Text-based hardware design files:
*** Block opens ***

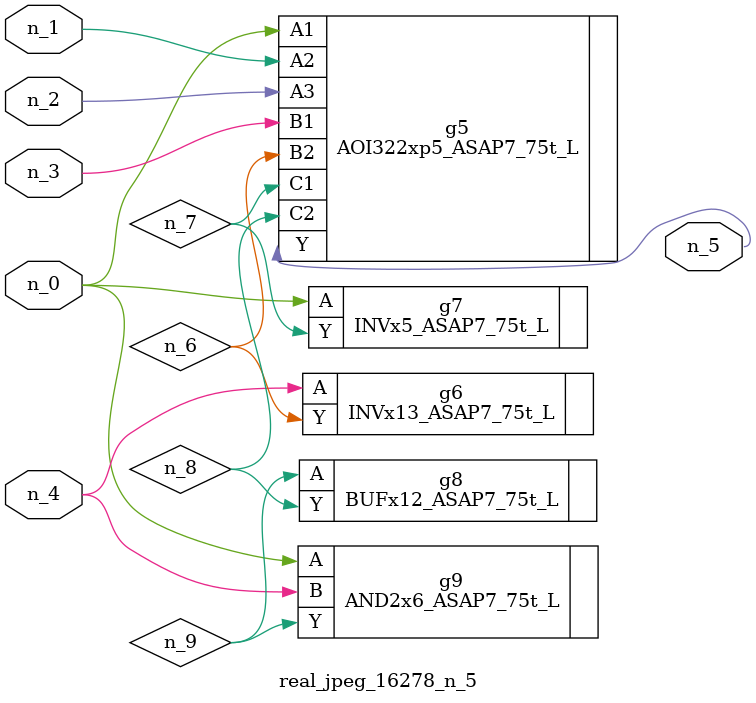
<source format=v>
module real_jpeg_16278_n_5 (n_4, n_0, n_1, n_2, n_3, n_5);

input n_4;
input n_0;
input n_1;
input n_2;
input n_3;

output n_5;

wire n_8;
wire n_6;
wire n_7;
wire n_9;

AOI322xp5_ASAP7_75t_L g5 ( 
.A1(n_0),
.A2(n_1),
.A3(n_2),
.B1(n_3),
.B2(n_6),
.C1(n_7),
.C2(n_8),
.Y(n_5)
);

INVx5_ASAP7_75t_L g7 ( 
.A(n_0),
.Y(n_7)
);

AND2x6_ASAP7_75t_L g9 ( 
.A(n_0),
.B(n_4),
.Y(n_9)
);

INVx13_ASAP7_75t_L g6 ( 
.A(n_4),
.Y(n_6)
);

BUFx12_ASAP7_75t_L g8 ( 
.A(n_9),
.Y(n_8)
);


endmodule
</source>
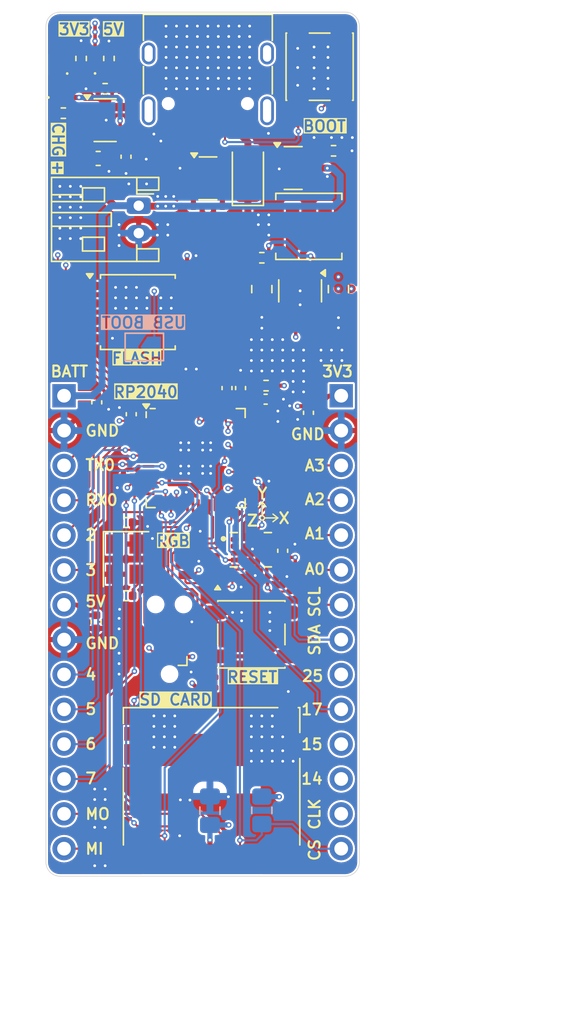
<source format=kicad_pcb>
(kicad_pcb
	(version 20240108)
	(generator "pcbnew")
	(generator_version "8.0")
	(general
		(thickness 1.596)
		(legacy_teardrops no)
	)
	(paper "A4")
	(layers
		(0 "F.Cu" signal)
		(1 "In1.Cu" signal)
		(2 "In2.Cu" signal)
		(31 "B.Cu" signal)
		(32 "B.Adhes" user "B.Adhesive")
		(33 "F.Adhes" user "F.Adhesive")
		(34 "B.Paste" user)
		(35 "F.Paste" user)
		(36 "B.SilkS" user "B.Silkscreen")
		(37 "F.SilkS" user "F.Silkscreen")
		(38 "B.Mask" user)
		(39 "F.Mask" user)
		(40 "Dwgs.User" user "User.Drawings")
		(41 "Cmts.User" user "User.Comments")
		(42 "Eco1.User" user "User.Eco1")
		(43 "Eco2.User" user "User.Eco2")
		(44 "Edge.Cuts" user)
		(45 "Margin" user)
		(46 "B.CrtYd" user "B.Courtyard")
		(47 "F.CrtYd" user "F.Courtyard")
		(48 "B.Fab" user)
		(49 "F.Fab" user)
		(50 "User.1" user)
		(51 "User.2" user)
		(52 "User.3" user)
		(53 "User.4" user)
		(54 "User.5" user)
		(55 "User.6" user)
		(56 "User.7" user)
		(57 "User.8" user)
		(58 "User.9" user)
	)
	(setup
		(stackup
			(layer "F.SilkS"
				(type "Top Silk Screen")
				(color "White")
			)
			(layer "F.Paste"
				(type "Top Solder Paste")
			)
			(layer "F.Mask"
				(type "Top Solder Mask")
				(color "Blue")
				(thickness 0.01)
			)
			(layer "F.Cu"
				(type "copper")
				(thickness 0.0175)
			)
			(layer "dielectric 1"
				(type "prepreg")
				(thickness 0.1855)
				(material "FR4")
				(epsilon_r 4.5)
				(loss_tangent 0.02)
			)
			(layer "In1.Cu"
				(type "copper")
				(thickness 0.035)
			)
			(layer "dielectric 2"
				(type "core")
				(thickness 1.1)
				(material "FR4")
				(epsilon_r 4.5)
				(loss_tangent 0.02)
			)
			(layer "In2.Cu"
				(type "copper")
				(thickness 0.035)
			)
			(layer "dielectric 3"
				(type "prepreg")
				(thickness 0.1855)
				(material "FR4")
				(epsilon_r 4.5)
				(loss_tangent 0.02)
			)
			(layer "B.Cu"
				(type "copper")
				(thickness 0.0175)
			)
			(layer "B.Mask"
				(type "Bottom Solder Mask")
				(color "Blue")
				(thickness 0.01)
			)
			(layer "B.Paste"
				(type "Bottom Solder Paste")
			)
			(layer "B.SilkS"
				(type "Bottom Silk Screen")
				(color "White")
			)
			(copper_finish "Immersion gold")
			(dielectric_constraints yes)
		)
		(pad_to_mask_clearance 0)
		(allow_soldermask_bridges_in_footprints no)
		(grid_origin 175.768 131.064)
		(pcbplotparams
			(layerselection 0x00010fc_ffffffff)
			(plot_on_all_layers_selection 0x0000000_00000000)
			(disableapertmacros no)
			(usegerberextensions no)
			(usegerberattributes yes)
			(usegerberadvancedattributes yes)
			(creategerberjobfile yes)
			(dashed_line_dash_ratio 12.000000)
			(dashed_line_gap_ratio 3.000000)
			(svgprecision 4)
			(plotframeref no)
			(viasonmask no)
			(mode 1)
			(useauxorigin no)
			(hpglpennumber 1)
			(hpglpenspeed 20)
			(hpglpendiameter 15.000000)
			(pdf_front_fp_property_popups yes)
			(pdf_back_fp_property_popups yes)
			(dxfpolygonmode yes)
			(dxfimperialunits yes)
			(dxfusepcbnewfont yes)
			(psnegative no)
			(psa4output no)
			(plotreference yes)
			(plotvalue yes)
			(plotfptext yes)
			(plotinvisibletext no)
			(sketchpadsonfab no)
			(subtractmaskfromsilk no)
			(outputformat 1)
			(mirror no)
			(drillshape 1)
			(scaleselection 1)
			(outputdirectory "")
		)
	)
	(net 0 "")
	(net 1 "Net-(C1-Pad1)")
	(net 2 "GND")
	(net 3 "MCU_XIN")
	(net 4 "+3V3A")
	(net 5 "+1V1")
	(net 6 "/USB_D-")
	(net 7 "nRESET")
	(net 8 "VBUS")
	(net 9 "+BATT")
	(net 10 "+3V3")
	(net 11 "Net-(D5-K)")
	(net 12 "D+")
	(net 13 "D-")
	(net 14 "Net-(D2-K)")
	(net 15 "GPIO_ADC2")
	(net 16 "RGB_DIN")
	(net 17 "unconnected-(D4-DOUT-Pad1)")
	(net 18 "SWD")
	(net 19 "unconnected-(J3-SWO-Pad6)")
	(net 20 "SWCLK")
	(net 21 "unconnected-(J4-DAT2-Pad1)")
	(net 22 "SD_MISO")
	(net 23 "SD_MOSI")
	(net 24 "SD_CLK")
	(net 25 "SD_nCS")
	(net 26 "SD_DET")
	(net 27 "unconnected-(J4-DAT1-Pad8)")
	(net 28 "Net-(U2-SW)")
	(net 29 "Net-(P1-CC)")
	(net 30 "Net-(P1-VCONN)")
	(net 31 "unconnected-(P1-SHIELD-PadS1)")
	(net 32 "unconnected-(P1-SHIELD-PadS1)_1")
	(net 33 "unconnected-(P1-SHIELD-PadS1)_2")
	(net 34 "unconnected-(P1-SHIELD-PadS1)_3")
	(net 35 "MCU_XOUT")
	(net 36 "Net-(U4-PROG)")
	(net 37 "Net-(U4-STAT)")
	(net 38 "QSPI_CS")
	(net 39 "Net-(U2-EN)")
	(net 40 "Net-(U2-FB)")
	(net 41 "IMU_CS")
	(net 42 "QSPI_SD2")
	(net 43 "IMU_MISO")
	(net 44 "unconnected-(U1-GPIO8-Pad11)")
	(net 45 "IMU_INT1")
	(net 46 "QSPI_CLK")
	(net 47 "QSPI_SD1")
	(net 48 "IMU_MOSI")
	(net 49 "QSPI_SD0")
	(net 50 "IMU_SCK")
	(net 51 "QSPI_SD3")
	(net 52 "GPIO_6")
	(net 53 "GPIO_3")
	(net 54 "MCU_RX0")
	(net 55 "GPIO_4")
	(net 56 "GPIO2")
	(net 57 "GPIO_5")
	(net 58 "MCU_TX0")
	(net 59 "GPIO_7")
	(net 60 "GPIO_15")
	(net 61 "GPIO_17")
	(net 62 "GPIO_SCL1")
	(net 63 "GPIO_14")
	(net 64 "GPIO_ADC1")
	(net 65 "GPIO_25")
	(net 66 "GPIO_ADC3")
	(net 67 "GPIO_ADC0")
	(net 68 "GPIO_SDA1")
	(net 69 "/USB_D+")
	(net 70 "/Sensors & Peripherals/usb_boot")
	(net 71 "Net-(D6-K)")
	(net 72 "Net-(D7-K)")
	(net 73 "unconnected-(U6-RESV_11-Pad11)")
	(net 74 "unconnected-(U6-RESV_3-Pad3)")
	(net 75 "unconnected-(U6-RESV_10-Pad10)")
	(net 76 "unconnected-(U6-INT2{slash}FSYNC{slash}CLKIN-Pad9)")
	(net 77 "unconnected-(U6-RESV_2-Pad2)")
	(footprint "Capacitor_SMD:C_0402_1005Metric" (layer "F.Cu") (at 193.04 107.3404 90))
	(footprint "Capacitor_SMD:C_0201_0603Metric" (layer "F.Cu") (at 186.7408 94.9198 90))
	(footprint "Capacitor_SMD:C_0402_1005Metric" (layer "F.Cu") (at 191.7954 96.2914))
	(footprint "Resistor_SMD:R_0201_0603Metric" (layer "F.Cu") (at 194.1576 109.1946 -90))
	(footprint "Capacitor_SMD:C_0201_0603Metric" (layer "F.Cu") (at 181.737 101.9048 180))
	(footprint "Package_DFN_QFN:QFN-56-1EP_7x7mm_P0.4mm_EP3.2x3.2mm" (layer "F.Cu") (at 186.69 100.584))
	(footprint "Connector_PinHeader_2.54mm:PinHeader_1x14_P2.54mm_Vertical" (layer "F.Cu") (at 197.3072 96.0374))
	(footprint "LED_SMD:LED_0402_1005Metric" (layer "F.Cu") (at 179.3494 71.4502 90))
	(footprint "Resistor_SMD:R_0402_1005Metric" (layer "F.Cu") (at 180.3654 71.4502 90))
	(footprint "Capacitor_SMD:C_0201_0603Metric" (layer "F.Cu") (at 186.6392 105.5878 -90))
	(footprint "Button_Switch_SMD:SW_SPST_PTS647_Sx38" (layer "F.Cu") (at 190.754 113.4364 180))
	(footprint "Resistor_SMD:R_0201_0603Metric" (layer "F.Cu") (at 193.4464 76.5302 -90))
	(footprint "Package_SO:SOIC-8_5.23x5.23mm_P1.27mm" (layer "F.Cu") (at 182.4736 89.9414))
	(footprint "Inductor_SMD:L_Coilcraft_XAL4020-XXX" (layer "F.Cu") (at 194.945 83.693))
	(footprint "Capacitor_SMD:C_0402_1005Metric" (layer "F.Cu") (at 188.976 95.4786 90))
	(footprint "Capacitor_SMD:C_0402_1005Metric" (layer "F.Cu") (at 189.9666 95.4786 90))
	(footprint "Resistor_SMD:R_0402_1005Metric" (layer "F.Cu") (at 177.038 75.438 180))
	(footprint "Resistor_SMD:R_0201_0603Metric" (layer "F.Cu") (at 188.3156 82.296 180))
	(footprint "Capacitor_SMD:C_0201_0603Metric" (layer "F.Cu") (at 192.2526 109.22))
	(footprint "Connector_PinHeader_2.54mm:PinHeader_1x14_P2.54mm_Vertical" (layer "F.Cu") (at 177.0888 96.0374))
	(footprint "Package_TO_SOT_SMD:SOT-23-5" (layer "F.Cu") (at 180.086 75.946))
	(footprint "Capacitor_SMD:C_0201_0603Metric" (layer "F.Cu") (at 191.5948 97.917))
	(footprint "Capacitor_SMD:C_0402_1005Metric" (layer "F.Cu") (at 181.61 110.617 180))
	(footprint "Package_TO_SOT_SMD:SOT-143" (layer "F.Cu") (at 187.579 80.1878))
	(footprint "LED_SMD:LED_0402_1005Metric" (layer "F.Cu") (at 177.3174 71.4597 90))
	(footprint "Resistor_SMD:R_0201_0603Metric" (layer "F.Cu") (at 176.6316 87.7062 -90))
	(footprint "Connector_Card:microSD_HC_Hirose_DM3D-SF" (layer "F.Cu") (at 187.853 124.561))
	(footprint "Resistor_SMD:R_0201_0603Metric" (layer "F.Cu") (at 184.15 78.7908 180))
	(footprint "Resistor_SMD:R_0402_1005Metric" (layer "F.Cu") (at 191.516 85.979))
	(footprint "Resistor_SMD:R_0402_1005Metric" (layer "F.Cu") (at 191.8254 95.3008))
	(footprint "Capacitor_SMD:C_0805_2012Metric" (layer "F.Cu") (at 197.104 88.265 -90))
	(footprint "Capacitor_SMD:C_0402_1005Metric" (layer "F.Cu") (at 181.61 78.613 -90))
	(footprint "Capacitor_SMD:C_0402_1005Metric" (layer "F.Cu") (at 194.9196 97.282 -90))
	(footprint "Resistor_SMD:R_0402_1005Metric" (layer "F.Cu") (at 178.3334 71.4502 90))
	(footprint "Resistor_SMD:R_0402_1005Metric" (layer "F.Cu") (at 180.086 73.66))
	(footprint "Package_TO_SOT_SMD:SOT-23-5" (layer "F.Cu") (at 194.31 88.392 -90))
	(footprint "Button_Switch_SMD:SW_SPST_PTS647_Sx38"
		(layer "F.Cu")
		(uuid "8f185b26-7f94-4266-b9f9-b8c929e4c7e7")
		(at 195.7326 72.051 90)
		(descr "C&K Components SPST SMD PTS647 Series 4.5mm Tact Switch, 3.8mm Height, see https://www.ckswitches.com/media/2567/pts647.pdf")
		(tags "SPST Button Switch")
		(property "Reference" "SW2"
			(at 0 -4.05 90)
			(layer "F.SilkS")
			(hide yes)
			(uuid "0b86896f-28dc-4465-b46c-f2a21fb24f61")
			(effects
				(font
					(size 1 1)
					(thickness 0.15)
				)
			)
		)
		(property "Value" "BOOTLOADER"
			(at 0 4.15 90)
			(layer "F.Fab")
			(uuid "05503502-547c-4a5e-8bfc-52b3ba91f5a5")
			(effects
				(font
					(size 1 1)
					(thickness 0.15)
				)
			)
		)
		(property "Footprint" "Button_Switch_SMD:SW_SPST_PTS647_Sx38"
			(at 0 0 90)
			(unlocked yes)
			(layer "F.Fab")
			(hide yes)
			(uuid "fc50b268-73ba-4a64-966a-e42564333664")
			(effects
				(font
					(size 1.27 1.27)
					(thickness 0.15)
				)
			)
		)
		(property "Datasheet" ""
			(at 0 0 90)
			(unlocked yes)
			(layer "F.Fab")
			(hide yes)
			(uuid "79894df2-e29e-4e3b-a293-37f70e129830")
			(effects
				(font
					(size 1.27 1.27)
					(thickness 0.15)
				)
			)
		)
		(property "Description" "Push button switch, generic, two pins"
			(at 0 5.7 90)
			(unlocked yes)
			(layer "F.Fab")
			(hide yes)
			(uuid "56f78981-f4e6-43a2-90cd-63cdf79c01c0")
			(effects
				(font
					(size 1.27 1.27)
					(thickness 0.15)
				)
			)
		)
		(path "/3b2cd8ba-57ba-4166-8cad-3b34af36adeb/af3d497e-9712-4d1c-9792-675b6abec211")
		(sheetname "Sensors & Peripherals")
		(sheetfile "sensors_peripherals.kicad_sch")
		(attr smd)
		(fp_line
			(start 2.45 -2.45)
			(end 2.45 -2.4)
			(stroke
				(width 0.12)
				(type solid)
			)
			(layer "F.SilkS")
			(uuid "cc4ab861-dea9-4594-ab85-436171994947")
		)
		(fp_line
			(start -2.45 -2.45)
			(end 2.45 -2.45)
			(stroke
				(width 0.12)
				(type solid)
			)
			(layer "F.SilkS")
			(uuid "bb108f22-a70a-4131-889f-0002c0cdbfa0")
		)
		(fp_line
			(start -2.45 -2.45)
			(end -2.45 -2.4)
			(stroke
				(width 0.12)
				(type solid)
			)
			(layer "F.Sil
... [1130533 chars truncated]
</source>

*** Block closes ***

» Problem: Your answer should consist of the lines from the line with "184.15 78.7908 180))" to the line with "(at 180.086 73.66))" above, repeated exactly, both ends included.

» Output for this task:
	(footprint "Resistor_SMD:R_0201_0603Metric" (layer "F.Cu") (at 184.15 78.7908 180))
	(footprint "Resistor_SMD:R_0402_1005Metric" (layer "F.Cu") (at 191.516 85.979))
	(footprint "Resistor_SMD:R_0402_1005Metric" (layer "F.Cu") (at 191.8254 95.3008))
	(footprint "Capacitor_SMD:C_0805_2012Metric" (layer "F.Cu") (at 197.104 88.265 -90))
	(footprint "Capacitor_SMD:C_0402_1005Metric" (layer "F.Cu") (at 181.61 78.613 -90))
	(footprint "Capacitor_SMD:C_0402_1005Metric" (layer "F.Cu") (at 194.9196 97.282 -90))
	(footprint "Resistor_SMD:R_0402_1005Metric" (layer "F.Cu") (at 178.3334 71.4502 90))
	(footprint "Resistor_SMD:R_0402_1005Metric" (layer "F.Cu") (at 180.086 73.66))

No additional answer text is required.